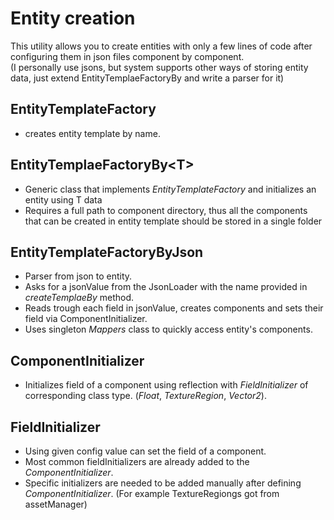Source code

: # Entity creation
This utility allows you to create entities with only a few lines of code after configuring them in json files component by component.  
(I personally use jsons, but system supports other ways of storing entity data, just extend EntityTemplaeFactoryBy and write a parser for it)
## EntityTemplateFactory
- creates entity template by name.
## EntityTemplaeFactoryBy\<T\>
- Generic class that implements _EntityTemplateFactory_ and initializes an entity using T data
- Requires a full path to component directory, thus all the components that can be created in entity template should be stored in a single folder
## EntityTemplateFactoryByJson
- Parser from json to entity.
- Asks for a jsonValue from the JsonLoader with the name provided in _createTemplaeBy_ method.
- Reads trough each field in jsonValue, creates components and sets their field via ComponentInitializer.
- Uses singleton _Mappers_ class to quickly access entity's components.
## ComponentInitializer
- Initializes field of a component using reflection with _FieldInitializer_ of corresponding class type. (_Float_, _TextureRegion_, _Vector2_).
## FieldInitializer
- Using given config value can set the field of a component.
- Most common fieldInitializers are already added to the _ComponentInitializer_.
- Specific initializers are needed to be added manually after defining _ComponentInitializer_.  (For example TextureRegiongs got from assetManager)  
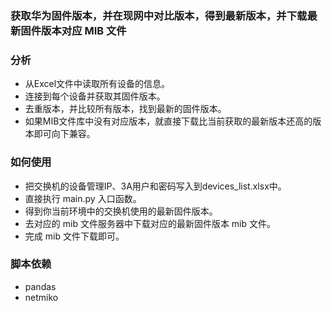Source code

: ### 获取华为固件版本，并在现网中对比版本，得到最新版本，并下载最新固件版本对应 MIB 文件

### 分析

- 从Excel文件中读取所有设备的信息。
- 连接到每个设备并获取其固件版本。
- 去重版本，并比较所有版本，找到最新的固件版本。
- 如果MIB文件库中没有对应版本，就直接下载比当前获取的最新版本还高的版本即可向下兼容。


### 如何使用

- 把交换机的设备管理IP、3A用户和密码写入到devices_list.xlsx中。
- 直接执行 main.py 入口函数。
- 得到你当前环境中的交换机使用的最新固件版本。
- 去对应的 mib 文件服务器中下载对应的最新固件版本 mib 文件。
- 完成 mib 文件下载即可。

### 脚本依赖

- pandas
- netmiko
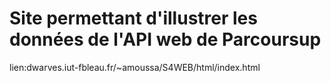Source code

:# Site permettant d'illustrer les données de l'API web de Parcoursup  
lien:dwarves.iut-fbleau.fr/~amoussa/S4WEB/html/index.html
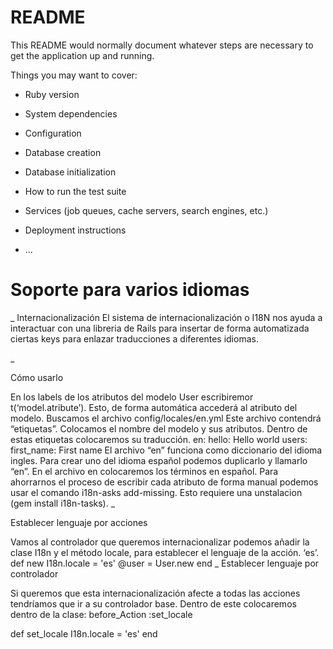 # README

This README would normally document whatever steps are necessary to get the
application up and running.

Things you may want to cover:

* Ruby version

* System dependencies

* Configuration

* Database creation

* Database initialization

* How to run the test suite

* Services (job queues, cache servers, search engines, etc.)

* Deployment instructions

* ...

# Soporte para varios idiomas
_
Internacionalización
El sistema de internacionalización o I18N nos ayuda a interactuar con una libreria de Rails para insertar de forma automatizada ciertas keys para enlazar traducciones a diferentes idiomas.

_

Cómo usarlo

En los labels de los atributos del modelo User escribiremor t(‘model.atribute’). Esto, de forma automática accederá al atributo del modelo.
Buscamos el archivo config/locales/en.yml Este archivo contendrá “etiquetas”. Colocamos el nombre del modelo y sus atributos. Dentro de estas etiquetas colocaremos su traducción.
en:
  hello: Hello world
  users:
    first_name: First name
El archivo “en” funciona como diccionario del idioma ingles. Para crear uno del idioma español podemos duplicarlo y llamarlo “en”. En el archivo en colocaremos los términos en español.
Para ahorrarnos el proceso de escribir cada atributo de forma manual podemos usar el comando i18n-asks add-missing. Esto requiere una unstalacion (gem install i18n-tasks).
_

Establecer lenguaje por acciones

Vamos al controlador que queremos internacionalizar podemos añadir la clase I18n y el método locale, para establecer el lenguaje de la acción. ‘es’.
def new
	I18n.locale = 'es'
	@user = User.new
end
_
Establecer lenguaje por controlador

Si queremos que esta internacionalización afecte a todas las acciones tendríamos que ir a su controlador base. Dentro de este colocaremos dentro de la clase:
before_Action :set_locale

def set_locale
	I18n.locale = 'es'
end
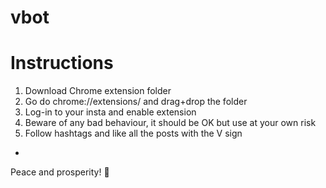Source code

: # vbot
# Instructions
1. Download Chrome extension folder
2. Go do chrome://extensions/ and drag+drop the folder
3. Log-in to your insta and enable extension
4. Beware of any bad behaviour, it should be OK but use at your own risk
5. Follow hashtags and like all the posts with the V sign
-
Peace and prosperity!
🖖
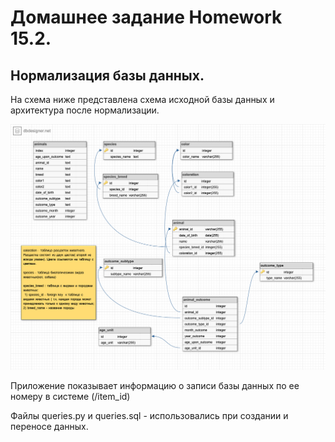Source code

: # Домашнее задание Homework 15.2.
## Нормализация базы данных.
<p> На схема ниже представлена схема исходной базы данных и архитектура после нормализации.</p>


![img](animal_db_scheme.png)

<p>Приложение показывает информацию о записи базы данных по ее номеру в системе (/item_id) </p>


Файлы queries.py и queries.sql - использовались при создании и переносе данных.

- - - - -

■ How to complete this task ■
Retype every one of the rows above verbatim, omitting the pictures from your answer.

■ Exercise answer ■
Source code

: # Entity creation
This utility allows you to create entities with only a few lines of code after configuring them in json files component by component.  
(I personally use jsons, but system supports other ways of storing entity data, just extend EntityTemplaeFactoryBy and write a parser for it)
## EntityTemplateFactory
- creates entity template by name.
## EntityTemplaeFactoryBy\<T\>
- Generic class that implements _EntityTemplateFactory_ and initializes an entity using T data
- Requires a full path to component directory, thus all the components that can be created in entity template should be stored in a single folder
## EntityTemplateFactoryByJson
- Parser from json to entity.
- Asks for a jsonValue from the JsonLoader with the name provided in _createTemplaeBy_ method.
- Reads trough each field in jsonValue, creates components and sets their field via ComponentInitializer.
- Uses singleton _Mappers_ class to quickly access entity's components.
## ComponentInitializer
- Initializes field of a component using reflection with _FieldInitializer_ of corresponding class type. (_Float_, _TextureRegion_, _Vector2_).
## FieldInitializer
- Using given config value can set the field of a component.
- Most common fieldInitializers are already added to the _ComponentInitializer_.
- Specific initializers are needed to be added manually after defining _ComponentInitializer_.  (For example TextureRegiongs got from assetManager)  
Source code

: ### 获取华为固件版本，并在现网中对比版本，得到最新版本，并下载最新固件版本对应 MIB 文件

### 分析

- 从Excel文件中读取所有设备的信息。
- 连接到每个设备并获取其固件版本。
- 去重版本，并比较所有版本，找到最新的固件版本。
- 如果MIB文件库中没有对应版本，就直接下载比当前获取的最新版本还高的版本即可向下兼容。


### 如何使用

- 把交换机的设备管理IP、3A用户和密码写入到devices_list.xlsx中。
- 直接执行 main.py 入口函数。
- 得到你当前环境中的交换机使用的最新固件版本。
- 去对应的 mib 文件服务器中下载对应的最新固件版本 mib 文件。
- 完成 mib 文件下载即可。

### 脚本依赖

- pandas
- netmiko
Source code

:# Site permettant d'illustrer les données de l'API web de Parcoursup  
lien:dwarves.iut-fbleau.fr/~amoussa/S4WEB/html/index.html
 # README

This README would normally document whatever steps are necessary to get the
application up and running.

Things you may want to cover:

* Ruby version

* System dependencies

* Configuration

* Database creation

* Database initialization

* How to run the test suite

* Services (job queues, cache servers, search engines, etc.)

* Deployment instructions

* ...

# Soporte para varios idiomas
_
Internacionalización
El sistema de internacionalización o I18N nos ayuda a interactuar con una libreria de Rails para insertar de forma automatizada ciertas keys para enlazar traducciones a diferentes idiomas.

_

Cómo usarlo

En los labels de los atributos del modelo User escribiremor t(‘model.atribute’). Esto, de forma automática accederá al atributo del modelo.
Buscamos el archivo config/locales/en.yml Este archivo contendrá “etiquetas”. Colocamos el nombre del modelo y sus atributos. Dentro de estas etiquetas colocaremos su traducción.
en:
  hello: Hello world
  users:
    first_name: First name
El archivo “en” funciona como diccionario del idioma ingles. Para crear uno del idioma español podemos duplicarlo y llamarlo “en”. En el archivo en colocaremos los términos en español.
Para ahorrarnos el proceso de escribir cada atributo de forma manual podemos usar el comando i18n-asks add-missing. Esto requiere una unstalacion (gem install i18n-tasks).
_

Establecer lenguaje por acciones

Vamos al controlador que queremos internacionalizar podemos añadir la clase I18n y el método locale, para establecer el lenguaje de la acción. ‘es’.
def new
	I18n.locale = 'es'
	@user = User.new
end
_
Establecer lenguaje por controlador

Si queremos que esta internacionalización afecte a todas las acciones tendríamos que ir a su controlador base. Dentro de este colocaremos dentro de la clase:
before_Action :set_locale

def set_locale
	I18n.locale = 'es'
end
Source code

: # vbot
# Instructions
1. Download Chrome extension folder
2. Go do chrome://extensions/ and drag+drop the folder
3. Log-in to your insta and enable extension
4. Beware of any bad behaviour, it should be OK but use at your own risk
5. Follow hashtags and like all the posts with the V sign
-
Peace and prosperity!
🖖
Source code

: # Домашнее задание Homework 15.2.
## Нормализация базы данных.
<p> На схема ниже представлена схема исходной базы данных и архитектура после нормализации.</p>


![img](animal_db_scheme.png)

<p>Приложение показывает информацию о записи базы данных по ее номеру в системе (/item_id) </p>


Файлы queries.py и queries.sql - использовались при создании и переносе данных.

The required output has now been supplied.